_Instructions for the task_:
Please reproduce all of the material below word for word, leaving out the pictures.

_Given records_:

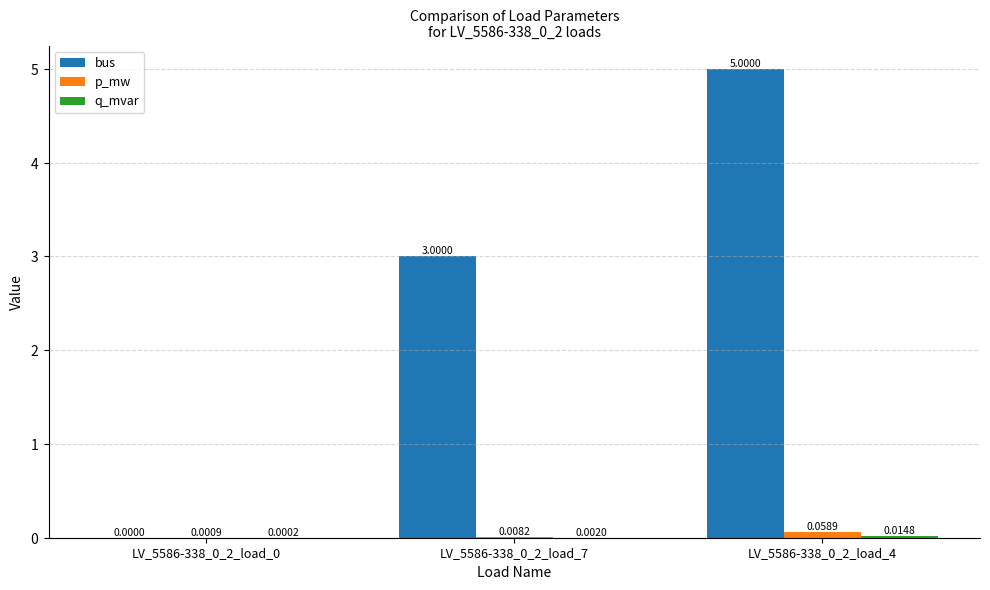

Which series has the largest total across all categories?

bus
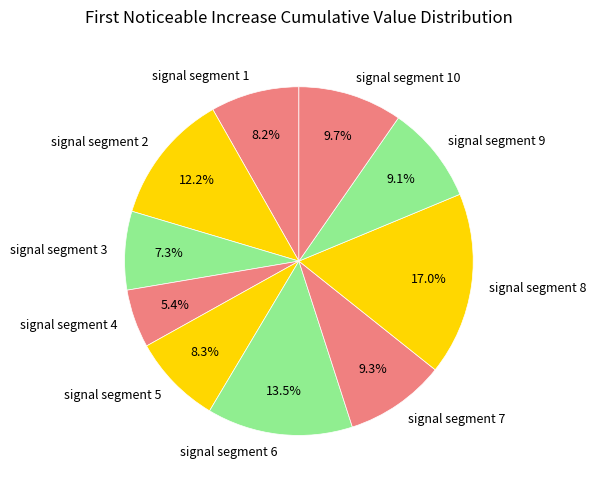

How many segments does this pie chart have?

10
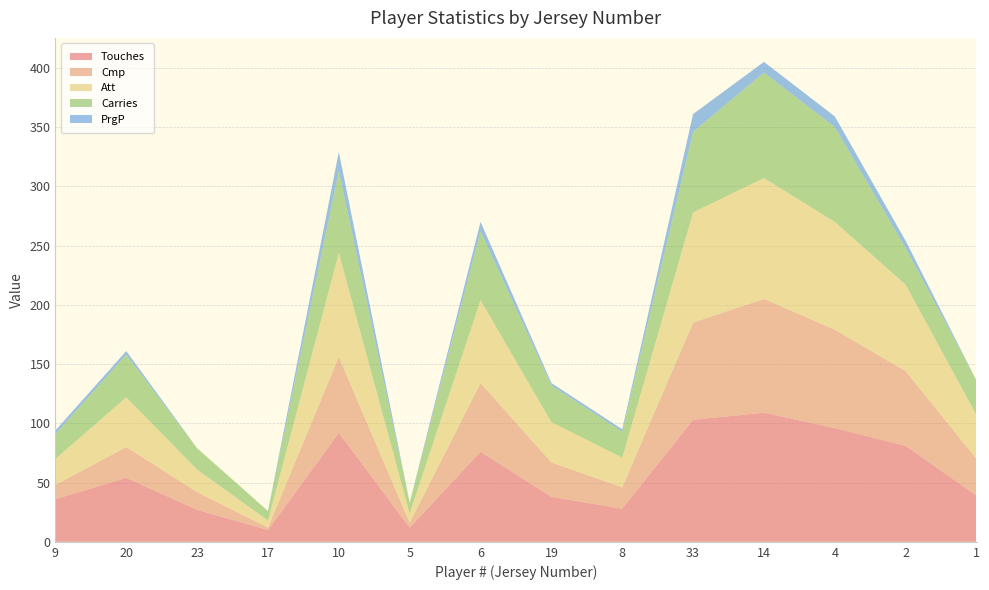

Reading left to right, list all the values displayed in this chart.

Touches: 36	54	27	10	92	12	76	38	28	103	109	96	81	39
Cmp: 12	26	15	2	64	4	58	29	18	82	96	83	63	31
Att: 22	42	19	6	88	8	70	34	25	93	102	91	73	37
Carries: 21	36	18	8	69	9	58	31	22	68	89	80	31	29
PrgP: 3	3	0	0	16	0	8	2	2	15	9	9	6	0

_Task result_:
Which series has the largest total across all categories?

bus

How many segments does this pie chart have?

10

Reading left to right, list all the values displayed in this chart.

Touches: 36	54	27	10	92	12	76	38	28	103	109	96	81	39
Cmp: 12	26	15	2	64	4	58	29	18	82	96	83	63	31
Att: 22	42	19	6	88	8	70	34	25	93	102	91	73	37
Carries: 21	36	18	8	69	9	58	31	22	68	89	80	31	29
PrgP: 3	3	0	0	16	0	8	2	2	15	9	9	6	0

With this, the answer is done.